= Work to complete =
The entries below contain a stretch that opens with the line containing "Livraison offerte dès 25€ d'achat" and closes with the line containing "ВСЁ О КОРОНАВИРУСЕ"; set down that stretch exactly, both ends included, and nothing else.

== Entries supplied ==

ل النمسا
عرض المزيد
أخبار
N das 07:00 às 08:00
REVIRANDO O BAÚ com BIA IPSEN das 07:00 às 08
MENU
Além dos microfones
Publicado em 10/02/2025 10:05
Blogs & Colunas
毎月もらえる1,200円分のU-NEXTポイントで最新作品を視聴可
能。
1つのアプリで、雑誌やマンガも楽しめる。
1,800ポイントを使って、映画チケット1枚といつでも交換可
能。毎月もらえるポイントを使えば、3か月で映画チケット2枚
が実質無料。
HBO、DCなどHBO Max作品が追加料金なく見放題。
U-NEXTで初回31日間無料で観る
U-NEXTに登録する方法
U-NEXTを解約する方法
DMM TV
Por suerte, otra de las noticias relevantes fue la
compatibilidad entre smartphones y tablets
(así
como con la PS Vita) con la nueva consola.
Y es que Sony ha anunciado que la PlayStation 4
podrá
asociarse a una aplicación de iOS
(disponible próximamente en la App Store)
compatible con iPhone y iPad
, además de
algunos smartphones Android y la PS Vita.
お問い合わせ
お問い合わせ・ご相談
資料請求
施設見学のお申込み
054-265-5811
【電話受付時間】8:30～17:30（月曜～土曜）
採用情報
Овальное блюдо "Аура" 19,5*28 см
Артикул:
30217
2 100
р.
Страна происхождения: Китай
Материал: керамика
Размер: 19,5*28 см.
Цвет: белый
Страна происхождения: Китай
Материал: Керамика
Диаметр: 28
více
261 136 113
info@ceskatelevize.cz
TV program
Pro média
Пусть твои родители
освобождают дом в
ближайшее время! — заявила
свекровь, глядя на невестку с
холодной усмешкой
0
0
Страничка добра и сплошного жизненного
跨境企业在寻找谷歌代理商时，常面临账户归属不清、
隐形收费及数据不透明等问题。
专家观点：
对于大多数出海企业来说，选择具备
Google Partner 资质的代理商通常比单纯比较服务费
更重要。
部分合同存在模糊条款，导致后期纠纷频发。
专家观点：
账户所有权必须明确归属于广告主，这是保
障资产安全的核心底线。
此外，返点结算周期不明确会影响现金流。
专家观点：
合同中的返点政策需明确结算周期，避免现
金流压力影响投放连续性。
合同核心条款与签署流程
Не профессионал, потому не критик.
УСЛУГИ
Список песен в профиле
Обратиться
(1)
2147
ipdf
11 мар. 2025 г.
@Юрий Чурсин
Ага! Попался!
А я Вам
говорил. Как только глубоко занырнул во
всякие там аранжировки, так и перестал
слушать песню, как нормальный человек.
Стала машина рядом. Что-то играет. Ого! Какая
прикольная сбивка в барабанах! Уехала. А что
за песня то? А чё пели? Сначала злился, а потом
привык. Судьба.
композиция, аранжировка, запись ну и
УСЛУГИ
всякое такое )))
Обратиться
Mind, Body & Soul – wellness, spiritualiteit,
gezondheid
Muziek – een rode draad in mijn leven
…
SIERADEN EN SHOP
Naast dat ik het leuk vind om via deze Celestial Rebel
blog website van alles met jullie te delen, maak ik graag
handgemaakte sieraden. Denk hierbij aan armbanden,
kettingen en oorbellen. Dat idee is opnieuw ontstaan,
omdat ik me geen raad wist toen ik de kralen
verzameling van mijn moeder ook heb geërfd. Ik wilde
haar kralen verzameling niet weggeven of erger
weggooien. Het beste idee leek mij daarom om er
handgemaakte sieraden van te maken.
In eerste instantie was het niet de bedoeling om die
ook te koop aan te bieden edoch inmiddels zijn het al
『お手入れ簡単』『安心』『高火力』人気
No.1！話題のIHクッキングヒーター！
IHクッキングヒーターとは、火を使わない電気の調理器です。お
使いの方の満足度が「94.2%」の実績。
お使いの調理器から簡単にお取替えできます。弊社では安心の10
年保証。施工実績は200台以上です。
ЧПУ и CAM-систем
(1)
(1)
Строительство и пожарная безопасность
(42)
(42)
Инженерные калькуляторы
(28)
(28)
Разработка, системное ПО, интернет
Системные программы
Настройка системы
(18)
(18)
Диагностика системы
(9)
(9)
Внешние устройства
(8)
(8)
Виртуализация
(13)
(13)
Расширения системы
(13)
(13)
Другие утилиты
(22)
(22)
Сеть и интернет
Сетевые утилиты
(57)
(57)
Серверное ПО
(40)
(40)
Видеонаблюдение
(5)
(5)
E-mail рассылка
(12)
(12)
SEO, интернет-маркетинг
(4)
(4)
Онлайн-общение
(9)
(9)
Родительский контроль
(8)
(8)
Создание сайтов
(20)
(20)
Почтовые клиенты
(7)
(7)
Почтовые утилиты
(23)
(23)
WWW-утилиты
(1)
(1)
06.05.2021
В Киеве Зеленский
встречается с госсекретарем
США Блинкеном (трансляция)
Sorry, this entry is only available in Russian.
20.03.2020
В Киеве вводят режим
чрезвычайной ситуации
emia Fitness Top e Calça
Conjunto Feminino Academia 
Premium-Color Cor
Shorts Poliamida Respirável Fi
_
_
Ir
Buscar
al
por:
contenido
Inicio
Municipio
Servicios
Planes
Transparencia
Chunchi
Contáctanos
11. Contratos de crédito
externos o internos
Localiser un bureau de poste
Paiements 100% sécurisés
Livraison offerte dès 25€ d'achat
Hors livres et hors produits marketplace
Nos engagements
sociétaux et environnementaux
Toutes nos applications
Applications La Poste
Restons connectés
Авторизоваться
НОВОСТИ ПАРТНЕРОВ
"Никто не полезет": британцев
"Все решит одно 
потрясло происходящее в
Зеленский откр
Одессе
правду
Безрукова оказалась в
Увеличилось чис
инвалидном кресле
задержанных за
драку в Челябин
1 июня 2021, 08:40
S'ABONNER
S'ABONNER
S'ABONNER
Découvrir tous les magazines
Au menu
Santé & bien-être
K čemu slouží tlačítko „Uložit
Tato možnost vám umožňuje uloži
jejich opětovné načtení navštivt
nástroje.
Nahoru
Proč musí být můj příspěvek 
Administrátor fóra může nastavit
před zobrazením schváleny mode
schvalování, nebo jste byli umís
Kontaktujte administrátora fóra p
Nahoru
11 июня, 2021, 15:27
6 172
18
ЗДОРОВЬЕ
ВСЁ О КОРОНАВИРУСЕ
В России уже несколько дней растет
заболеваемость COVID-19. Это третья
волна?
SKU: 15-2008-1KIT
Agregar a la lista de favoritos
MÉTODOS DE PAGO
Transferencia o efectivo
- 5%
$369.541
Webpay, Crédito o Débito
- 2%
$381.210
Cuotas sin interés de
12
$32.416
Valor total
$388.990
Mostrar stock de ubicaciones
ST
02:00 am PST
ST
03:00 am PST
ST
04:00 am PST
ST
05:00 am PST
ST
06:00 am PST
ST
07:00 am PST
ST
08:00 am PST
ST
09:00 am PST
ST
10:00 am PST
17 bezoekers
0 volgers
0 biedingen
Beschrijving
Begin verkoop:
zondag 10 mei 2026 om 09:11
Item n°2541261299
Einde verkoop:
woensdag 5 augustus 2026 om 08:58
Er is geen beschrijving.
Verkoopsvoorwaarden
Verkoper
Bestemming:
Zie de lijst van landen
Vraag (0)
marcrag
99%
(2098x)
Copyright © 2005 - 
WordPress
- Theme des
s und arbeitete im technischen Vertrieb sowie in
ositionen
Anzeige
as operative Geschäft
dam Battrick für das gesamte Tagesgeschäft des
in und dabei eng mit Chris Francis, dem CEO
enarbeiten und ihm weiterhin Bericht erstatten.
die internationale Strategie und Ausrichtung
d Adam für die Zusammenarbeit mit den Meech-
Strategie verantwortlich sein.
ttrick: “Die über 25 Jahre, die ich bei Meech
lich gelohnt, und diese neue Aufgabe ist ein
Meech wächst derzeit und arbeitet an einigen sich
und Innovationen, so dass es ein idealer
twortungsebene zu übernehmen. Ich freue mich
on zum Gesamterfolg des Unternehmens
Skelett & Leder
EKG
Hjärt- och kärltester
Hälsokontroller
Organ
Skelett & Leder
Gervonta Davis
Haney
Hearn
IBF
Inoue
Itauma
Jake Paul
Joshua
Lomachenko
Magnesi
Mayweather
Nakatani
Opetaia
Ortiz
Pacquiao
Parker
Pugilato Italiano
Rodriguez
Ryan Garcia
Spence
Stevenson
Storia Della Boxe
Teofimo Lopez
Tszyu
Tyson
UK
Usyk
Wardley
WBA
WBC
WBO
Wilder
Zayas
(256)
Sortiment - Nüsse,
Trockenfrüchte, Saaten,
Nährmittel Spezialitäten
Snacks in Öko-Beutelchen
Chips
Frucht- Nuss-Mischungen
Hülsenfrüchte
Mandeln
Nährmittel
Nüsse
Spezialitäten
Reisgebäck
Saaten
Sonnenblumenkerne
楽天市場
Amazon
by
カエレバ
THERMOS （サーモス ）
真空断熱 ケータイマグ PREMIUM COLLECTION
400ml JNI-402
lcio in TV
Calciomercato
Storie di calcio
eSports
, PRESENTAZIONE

===

= Response =
Livraison offerte dès 25€ d'achat
Hors livres et hors produits marketplace
Nos engagements
sociétaux et environnementaux
Toutes nos applications
Applications La Poste
Restons connectés
Авторизоваться
НОВОСТИ ПАРТНЕРОВ
"Никто не полезет": британцев
"Все решит одно 
потрясло происходящее в
Зеленский откр
Одессе
правду
Безрукова оказалась в
Увеличилось чис
инвалидном кресле
задержанных за
драку в Челябин
1 июня 2021, 08:40
S'ABONNER
S'ABONNER
S'ABONNER
Découvrir tous les magazines
Au menu
Santé & bien-être
K čemu slouží tlačítko „Uložit
Tato možnost vám umožňuje uloži
jejich opětovné načtení navštivt
nástroje.
Nahoru
Proč musí být můj příspěvek 
Administrátor fóra může nastavit
před zobrazením schváleny mode
schvalování, nebo jste byli umís
Kontaktujte administrátora fóra p
Nahoru
11 июня, 2021, 15:27
6 172
18
ЗДОРОВЬЕ
ВСЁ О КОРОНАВИРУСЕ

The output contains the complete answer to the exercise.